Tatapan tajam enggan memejam. Semakin jauh berjalan, uratpun terasa kian tegang. Sayangnya bukan karena pandangan yang tak ingin dilewatkan. Melainkan, hantaman jalur berlubang dengan berbagai kedalaman yang terus menghadang. Bak kenangan mantan yang tak ingin hilang. Semakin dihindari, kian banyak ditemui. Begitu pun dengan tangan yang harus siap siaga mengayunkan kemudi. Rasanya seperti mengelak dari tebaran ranjau kala bermain Crash Team Racing.
Tak hanya menghantui kawasan Tol Jakarta Cikampek, lubang yang berserakan dengan jarak berdekatan terus menerawang di berbagai Tol Trans Jawa. Untungnya, masih kubercakap untung, perjalanan menuju Yogyakarta lumayan mulus ditemui kala melintasi perbatasan Tol Tegal Semarang. Namun, tetap saja umpatan berpacu saat terjebak liang jahat.
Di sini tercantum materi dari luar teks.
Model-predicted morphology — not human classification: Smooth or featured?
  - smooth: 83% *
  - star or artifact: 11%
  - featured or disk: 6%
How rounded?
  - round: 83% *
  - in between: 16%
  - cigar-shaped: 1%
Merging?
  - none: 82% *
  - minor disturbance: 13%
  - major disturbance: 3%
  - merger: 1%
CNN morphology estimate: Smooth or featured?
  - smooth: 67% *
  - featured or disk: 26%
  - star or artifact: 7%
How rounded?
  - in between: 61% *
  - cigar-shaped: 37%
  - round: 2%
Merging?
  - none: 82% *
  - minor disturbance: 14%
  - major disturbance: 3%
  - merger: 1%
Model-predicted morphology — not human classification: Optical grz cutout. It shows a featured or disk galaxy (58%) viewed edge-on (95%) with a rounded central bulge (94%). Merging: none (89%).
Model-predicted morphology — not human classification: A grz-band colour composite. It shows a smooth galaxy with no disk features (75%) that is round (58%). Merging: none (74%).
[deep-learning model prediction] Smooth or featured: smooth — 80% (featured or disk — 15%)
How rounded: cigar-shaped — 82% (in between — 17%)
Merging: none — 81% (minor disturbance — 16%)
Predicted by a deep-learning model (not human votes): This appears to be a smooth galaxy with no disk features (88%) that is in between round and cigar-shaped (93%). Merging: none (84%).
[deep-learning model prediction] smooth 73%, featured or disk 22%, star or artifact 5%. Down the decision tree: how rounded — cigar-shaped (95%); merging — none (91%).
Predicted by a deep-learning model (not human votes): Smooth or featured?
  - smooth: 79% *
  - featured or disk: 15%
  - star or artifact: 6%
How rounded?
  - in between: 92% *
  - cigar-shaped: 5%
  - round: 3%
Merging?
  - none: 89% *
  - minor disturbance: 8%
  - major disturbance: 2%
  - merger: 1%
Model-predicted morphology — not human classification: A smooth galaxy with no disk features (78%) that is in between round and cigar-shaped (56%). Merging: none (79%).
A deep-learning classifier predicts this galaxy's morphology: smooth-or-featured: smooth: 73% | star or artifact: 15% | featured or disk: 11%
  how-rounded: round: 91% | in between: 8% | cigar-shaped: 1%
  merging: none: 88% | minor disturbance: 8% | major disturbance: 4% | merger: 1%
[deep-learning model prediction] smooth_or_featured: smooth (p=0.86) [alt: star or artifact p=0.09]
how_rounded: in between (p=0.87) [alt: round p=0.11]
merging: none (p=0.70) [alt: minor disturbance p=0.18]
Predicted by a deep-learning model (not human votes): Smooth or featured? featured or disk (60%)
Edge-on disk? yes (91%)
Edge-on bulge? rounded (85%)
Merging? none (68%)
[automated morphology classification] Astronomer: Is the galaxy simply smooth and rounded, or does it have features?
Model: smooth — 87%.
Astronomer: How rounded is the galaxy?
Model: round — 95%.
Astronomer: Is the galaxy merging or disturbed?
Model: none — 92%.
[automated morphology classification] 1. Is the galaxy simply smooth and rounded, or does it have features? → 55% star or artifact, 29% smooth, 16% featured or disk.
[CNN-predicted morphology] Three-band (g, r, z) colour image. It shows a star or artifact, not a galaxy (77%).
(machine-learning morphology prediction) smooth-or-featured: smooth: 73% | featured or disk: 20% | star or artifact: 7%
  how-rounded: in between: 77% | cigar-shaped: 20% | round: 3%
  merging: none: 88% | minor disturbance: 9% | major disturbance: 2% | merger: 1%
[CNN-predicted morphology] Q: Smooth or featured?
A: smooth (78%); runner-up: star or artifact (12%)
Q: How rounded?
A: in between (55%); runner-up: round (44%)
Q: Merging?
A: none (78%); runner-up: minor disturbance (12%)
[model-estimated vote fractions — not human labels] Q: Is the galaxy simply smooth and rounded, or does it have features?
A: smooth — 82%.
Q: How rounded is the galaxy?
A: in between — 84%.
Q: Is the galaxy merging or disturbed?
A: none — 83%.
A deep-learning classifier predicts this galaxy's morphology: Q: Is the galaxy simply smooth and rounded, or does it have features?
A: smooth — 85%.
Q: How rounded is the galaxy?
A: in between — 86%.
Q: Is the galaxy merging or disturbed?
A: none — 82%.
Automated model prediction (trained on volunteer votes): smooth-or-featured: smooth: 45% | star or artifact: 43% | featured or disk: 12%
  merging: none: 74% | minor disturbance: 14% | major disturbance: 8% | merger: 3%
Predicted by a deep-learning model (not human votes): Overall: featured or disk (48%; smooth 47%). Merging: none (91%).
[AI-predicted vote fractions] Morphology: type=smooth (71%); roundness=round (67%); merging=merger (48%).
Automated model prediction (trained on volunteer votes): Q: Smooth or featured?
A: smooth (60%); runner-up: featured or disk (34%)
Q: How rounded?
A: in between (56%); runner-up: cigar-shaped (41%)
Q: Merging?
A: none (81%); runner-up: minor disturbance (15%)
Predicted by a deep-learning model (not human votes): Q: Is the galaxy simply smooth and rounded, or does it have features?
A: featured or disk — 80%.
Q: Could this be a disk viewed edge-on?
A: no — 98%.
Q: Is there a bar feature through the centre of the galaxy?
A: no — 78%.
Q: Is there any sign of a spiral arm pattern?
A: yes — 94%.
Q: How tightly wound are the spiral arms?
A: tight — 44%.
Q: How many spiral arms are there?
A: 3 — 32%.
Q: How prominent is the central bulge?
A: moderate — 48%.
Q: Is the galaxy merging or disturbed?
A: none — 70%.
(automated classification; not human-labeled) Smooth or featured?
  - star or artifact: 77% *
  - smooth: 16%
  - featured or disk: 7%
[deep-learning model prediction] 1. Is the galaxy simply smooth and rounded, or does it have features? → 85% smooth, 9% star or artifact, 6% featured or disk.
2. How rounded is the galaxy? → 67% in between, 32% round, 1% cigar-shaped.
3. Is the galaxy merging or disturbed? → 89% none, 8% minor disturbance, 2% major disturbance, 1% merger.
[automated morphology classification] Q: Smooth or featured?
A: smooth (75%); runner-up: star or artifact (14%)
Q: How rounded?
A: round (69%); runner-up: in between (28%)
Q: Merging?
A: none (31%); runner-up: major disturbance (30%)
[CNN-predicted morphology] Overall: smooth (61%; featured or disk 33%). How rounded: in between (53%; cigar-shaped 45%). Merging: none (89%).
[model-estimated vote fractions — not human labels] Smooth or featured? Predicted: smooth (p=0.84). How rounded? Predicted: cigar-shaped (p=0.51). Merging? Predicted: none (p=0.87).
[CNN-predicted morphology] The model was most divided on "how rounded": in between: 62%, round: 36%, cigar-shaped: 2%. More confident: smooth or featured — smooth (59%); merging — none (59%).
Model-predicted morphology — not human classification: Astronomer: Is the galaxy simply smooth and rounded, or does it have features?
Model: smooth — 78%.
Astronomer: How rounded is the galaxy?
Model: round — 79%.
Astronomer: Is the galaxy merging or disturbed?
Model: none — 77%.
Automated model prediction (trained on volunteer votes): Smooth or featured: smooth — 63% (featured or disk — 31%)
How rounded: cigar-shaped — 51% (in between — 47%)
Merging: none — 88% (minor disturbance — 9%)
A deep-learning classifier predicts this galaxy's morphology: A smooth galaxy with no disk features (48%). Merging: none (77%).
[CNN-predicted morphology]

Di tengah tarifnya yang kian meroket, rongga darat pun kian membludak hingga akal tak sanggup menghitung secara mutlak. Padahal aku menanti jasamu yang katanya untuk marga. Begitupun dengan jargonmu yang menganggap pelanggan adalah raja. Jangan sampai para lubang melahap mangsa secara bergilir. Jika sebelumnya puluhan roda meledak dibuatnya, lalu haruskah ceruk melumat manusia?